— Instructions for the task —
Stop after the line that contains "First, we ran"; until then, restate each line of the entries word for word from the very first.

— Material to process —

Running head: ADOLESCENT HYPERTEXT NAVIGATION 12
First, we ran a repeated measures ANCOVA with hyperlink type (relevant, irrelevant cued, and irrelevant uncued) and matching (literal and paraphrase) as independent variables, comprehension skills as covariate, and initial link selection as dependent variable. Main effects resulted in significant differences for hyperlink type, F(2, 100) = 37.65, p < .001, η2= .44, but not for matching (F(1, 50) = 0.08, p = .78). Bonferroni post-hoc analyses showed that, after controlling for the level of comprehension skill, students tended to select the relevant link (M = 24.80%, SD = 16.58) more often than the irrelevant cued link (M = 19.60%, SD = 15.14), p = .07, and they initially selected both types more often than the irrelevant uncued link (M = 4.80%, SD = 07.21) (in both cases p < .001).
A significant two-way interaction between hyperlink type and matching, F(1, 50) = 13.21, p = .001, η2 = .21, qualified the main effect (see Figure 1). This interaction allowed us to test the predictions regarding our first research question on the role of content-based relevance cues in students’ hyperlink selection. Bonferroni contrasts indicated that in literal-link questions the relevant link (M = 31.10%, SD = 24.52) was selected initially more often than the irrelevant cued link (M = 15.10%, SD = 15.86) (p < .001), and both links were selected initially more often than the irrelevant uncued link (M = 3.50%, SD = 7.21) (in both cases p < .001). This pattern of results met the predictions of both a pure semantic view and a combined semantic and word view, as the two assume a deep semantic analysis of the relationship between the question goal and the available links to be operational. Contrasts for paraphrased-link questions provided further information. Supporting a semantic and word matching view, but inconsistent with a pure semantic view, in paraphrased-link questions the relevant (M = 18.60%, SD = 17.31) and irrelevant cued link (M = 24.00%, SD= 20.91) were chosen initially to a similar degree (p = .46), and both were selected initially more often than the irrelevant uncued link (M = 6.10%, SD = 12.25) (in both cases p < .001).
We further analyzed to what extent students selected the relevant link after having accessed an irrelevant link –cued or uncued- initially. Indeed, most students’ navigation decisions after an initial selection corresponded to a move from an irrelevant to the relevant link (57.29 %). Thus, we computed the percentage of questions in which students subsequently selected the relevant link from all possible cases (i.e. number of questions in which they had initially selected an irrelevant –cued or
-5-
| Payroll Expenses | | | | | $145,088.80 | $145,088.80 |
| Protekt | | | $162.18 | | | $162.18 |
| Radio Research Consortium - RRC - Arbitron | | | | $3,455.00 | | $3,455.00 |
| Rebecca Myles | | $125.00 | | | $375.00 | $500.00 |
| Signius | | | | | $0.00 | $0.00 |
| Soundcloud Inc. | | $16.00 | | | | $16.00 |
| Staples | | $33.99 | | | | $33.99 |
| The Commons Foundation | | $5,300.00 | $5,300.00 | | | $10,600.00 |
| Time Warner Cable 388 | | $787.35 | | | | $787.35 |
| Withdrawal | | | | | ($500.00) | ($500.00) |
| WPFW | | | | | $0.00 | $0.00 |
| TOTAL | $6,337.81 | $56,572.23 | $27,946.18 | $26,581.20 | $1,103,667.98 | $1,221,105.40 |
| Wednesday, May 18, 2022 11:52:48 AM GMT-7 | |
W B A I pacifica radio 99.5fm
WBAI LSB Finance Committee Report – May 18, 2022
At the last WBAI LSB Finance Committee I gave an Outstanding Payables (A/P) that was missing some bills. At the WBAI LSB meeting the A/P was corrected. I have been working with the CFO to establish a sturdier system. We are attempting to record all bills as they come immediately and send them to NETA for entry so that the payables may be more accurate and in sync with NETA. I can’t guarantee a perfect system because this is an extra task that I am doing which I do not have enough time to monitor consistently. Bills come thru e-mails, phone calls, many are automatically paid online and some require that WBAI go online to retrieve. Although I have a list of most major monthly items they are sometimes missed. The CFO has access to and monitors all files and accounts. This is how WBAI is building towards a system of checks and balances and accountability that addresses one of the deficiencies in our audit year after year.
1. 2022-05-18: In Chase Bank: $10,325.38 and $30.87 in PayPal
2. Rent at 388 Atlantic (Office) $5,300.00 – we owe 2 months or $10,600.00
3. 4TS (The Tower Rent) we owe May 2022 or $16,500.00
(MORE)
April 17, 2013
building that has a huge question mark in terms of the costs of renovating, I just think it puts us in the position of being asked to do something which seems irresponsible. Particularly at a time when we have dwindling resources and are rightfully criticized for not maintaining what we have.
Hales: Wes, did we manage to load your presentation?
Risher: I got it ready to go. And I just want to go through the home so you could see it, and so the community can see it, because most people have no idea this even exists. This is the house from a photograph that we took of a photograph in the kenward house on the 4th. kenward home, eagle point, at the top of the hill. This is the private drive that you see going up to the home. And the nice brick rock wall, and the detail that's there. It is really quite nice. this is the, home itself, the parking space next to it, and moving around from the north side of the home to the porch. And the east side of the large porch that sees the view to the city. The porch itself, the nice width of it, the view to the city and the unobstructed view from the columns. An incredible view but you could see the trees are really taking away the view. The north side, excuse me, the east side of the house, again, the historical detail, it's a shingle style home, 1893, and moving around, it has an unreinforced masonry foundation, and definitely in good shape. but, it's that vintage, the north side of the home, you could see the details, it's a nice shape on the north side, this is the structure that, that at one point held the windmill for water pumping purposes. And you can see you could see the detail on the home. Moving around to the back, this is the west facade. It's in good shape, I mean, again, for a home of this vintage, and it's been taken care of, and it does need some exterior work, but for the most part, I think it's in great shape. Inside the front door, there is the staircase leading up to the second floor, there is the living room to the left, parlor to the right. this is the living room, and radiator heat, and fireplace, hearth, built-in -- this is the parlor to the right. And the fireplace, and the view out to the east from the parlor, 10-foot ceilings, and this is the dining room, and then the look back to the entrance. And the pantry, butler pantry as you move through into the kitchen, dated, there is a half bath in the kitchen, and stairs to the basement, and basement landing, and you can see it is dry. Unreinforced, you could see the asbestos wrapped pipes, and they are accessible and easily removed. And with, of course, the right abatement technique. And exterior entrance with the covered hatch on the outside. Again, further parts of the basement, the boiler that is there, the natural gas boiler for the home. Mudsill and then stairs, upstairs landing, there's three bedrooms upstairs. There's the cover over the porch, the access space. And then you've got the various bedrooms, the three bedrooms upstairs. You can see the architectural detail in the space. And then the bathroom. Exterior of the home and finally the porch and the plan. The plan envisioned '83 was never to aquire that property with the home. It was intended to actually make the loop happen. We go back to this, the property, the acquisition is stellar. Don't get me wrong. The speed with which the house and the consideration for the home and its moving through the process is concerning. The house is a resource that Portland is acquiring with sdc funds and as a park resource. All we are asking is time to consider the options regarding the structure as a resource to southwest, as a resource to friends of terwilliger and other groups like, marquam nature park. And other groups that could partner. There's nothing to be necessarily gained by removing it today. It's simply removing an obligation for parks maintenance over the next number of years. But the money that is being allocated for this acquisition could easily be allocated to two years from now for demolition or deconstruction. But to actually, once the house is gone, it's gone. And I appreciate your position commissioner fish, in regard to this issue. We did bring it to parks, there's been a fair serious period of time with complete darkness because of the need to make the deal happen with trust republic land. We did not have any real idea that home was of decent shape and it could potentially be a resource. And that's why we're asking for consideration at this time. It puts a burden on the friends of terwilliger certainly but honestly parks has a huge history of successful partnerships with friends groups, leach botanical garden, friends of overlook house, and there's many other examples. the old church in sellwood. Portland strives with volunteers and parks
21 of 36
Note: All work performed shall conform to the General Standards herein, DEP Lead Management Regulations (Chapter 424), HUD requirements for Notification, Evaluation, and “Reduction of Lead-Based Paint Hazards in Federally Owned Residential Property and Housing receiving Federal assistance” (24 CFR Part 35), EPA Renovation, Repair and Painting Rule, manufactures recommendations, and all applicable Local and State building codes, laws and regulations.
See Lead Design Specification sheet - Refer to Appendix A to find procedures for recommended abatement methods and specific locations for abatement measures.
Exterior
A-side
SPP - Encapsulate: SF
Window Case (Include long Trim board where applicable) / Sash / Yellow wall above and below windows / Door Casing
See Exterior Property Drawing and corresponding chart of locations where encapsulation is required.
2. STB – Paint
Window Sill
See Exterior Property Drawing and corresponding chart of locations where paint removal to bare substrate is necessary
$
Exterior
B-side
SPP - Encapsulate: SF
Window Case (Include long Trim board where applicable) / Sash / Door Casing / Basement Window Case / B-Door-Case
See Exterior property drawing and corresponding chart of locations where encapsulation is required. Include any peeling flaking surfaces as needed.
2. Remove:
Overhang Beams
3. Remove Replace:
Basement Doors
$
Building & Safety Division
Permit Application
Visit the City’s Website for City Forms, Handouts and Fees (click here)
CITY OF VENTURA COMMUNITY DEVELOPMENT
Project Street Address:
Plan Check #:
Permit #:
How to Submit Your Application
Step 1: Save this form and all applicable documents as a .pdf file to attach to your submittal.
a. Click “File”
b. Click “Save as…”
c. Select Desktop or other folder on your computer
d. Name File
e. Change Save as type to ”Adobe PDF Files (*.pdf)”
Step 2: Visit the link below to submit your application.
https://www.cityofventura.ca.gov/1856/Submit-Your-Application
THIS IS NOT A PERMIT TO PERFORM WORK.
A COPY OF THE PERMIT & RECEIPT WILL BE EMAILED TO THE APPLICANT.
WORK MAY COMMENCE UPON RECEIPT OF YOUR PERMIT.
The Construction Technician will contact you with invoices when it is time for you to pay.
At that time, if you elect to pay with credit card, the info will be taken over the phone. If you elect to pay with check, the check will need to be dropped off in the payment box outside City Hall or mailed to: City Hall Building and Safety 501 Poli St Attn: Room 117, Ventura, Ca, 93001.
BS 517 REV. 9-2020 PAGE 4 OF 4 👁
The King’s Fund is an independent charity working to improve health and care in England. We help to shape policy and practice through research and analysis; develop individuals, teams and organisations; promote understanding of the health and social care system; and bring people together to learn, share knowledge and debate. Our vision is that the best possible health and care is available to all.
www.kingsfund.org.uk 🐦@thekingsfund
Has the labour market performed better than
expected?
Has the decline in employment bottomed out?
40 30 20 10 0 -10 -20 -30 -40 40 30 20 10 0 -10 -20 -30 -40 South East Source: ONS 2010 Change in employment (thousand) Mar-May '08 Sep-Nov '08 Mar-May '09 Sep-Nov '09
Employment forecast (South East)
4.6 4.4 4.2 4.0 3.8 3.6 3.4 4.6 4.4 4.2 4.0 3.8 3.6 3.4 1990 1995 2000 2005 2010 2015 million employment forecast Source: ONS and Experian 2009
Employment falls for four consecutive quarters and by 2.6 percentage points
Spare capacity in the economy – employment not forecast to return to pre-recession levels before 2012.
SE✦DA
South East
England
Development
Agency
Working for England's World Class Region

— Solution below —
Running head: ADOLESCENT HYPERTEXT NAVIGATION 12
First, we ran a repeated measures ANCOVA with hyperlink type (relevant, irrelevant cued, and irrelevant uncued) and matching (literal and paraphrase) as independent variables, comprehension skills as covariate, and initial link selection as dependent variable. Main effects resulted in significant differences for hyperlink type, F(2, 100) = 37.65, p < .001, η2= .44, but not for matching (F(1, 50) = 0.08, p = .78). Bonferroni post-hoc analyses showed that, after controlling for the level of comprehension skill, students tended to select the relevant link (M = 24.80%, SD = 16.58) more often than the irrelevant cued link (M = 19.60%, SD = 15.14), p = .07, and they initially selected both types more often than the irrelevant uncued link (M = 4.80%, SD = 07.21) (in both cases p < .001).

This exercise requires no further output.